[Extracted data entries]
# # #

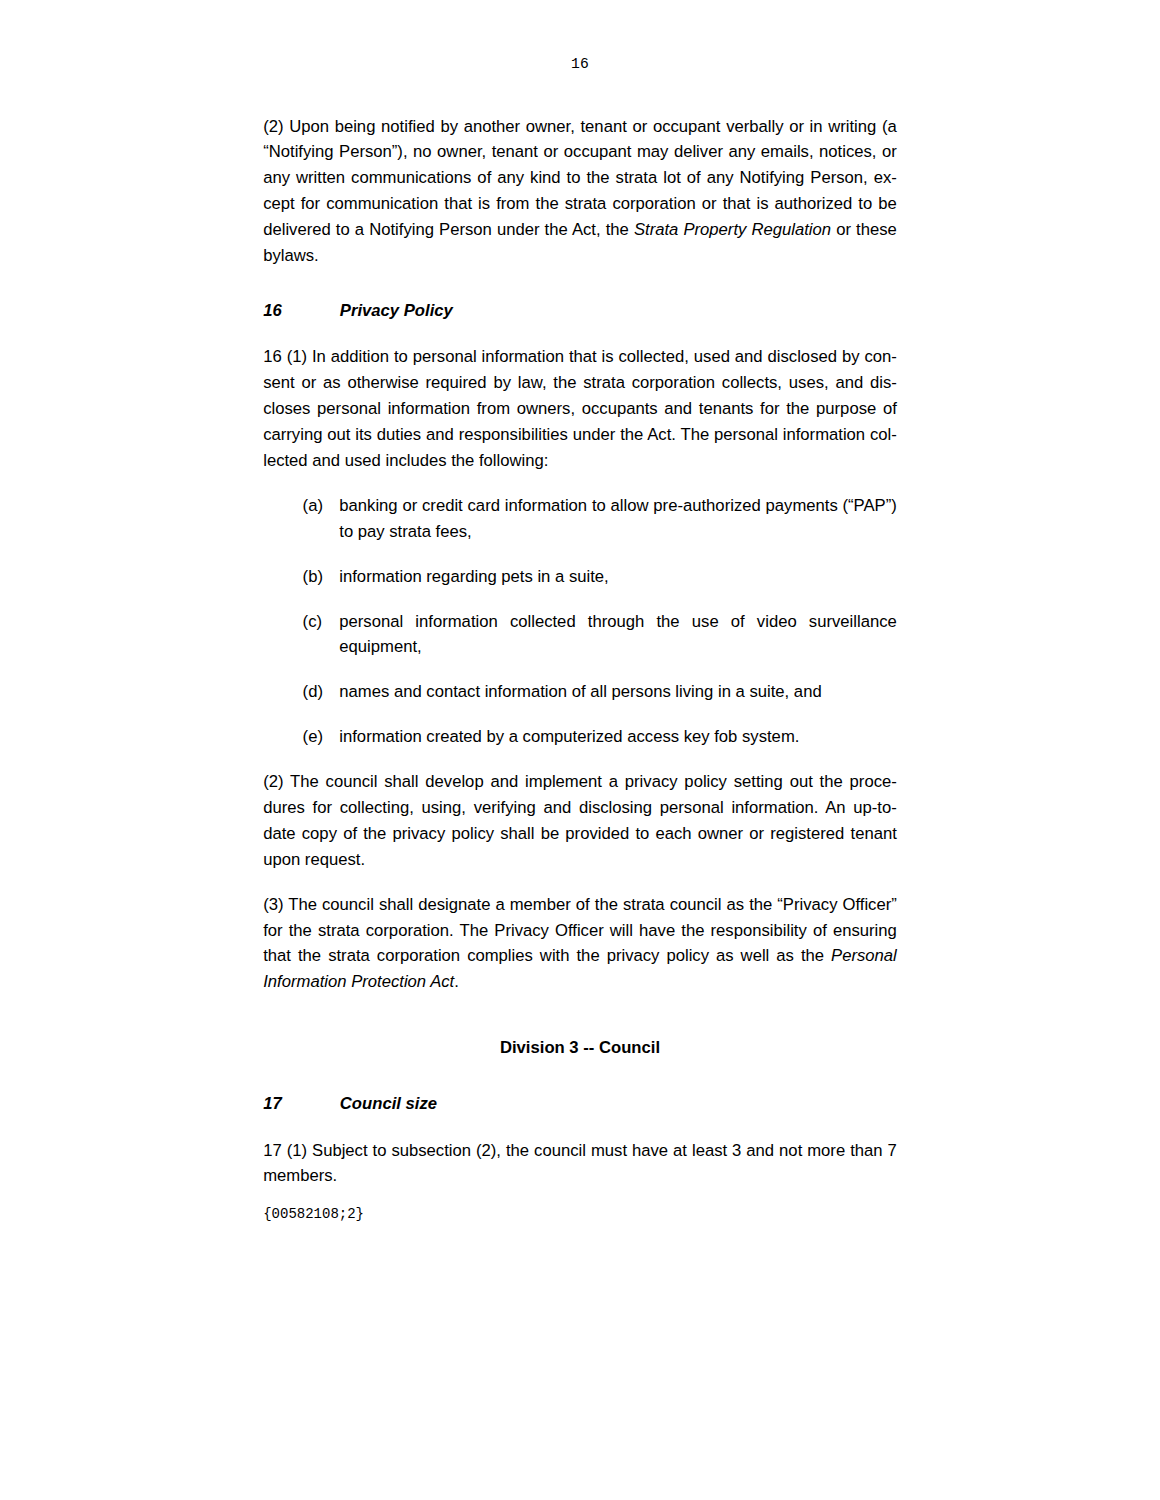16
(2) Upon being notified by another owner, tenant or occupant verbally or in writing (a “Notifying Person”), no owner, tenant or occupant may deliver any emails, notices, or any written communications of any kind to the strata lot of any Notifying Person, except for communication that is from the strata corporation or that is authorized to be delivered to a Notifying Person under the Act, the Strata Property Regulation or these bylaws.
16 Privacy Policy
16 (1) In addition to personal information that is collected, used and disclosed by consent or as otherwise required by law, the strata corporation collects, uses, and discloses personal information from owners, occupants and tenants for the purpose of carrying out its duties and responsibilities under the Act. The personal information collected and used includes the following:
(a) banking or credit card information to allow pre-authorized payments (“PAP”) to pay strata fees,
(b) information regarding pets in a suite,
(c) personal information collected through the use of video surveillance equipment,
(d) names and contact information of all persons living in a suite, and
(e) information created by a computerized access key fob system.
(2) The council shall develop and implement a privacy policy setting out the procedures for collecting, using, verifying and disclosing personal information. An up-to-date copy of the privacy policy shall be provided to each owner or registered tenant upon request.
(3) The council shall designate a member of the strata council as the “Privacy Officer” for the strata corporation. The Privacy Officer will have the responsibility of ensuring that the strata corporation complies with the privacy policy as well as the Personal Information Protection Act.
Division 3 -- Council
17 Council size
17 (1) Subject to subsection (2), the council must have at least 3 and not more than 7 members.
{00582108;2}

# # #

▸ Problem requirements
Write out exactly each line of the entries, starting at the one containing "(d) names and" and finishing with the last line.

▸ Exercise response
(d) names and contact information of all persons living in a suite, and
(e) information created by a computerized access key fob system.
(2) The council shall develop and implement a privacy policy setting out the procedures for collecting, using, verifying and disclosing personal information. An up-to-date copy of the privacy policy shall be provided to each owner or registered tenant upon request.
(3) The council shall designate a member of the strata council as the “Privacy Officer” for the strata corporation. The Privacy Officer will have the responsibility of ensuring that the strata corporation complies with the privacy policy as well as the Personal Information Protection Act.
Division 3 -- Council
17 Council size
17 (1) Subject to subsection (2), the council must have at least 3 and not more than 7 members.
{00582108;2}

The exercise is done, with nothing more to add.